Please reproduce all entries word for word, leaving every image behind.

Dataset START

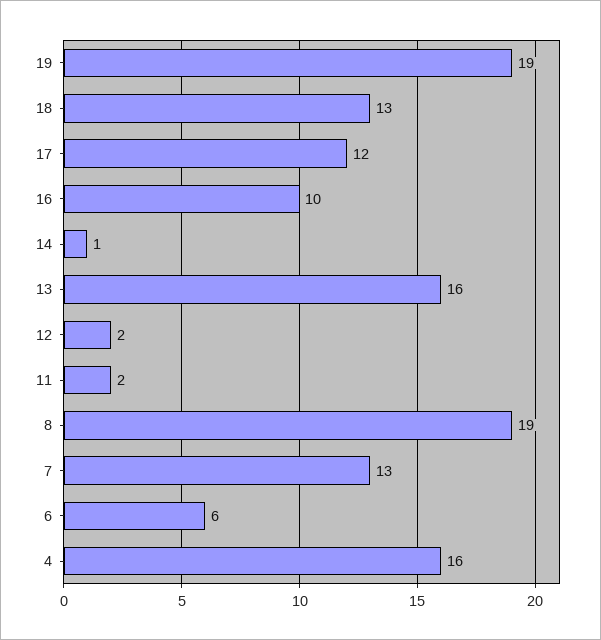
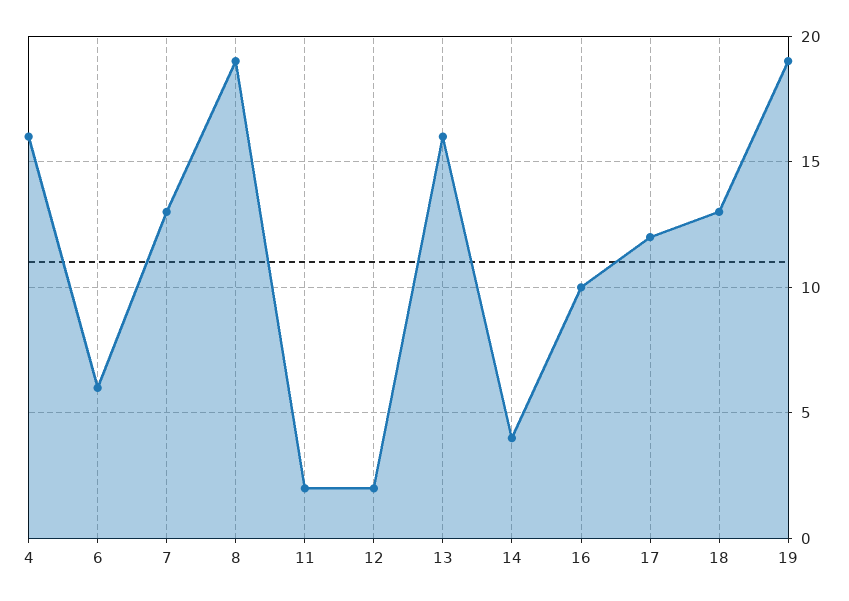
  {
    "19": 19,
    "18": 13,
    "17": 12,
    "16": 10,
-   "14": 1,
+   "14": 4,
    "13": 16,
    "12": 2,
    "11": 2,
    "8": 19,
    "7": 13,
    "6": 6,
    "4": 16
  }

Dataset END

The answer =
  {
    "19": 19,
    "18": 13,
    "17": 12,
    "16": 10,
-   "14": 1,
+   "14": 4,
    "13": 16,
    "12": 2,
    "11": 2,
    "8": 19,
    "7": 13,
    "6": 6,
    "4": 16
  }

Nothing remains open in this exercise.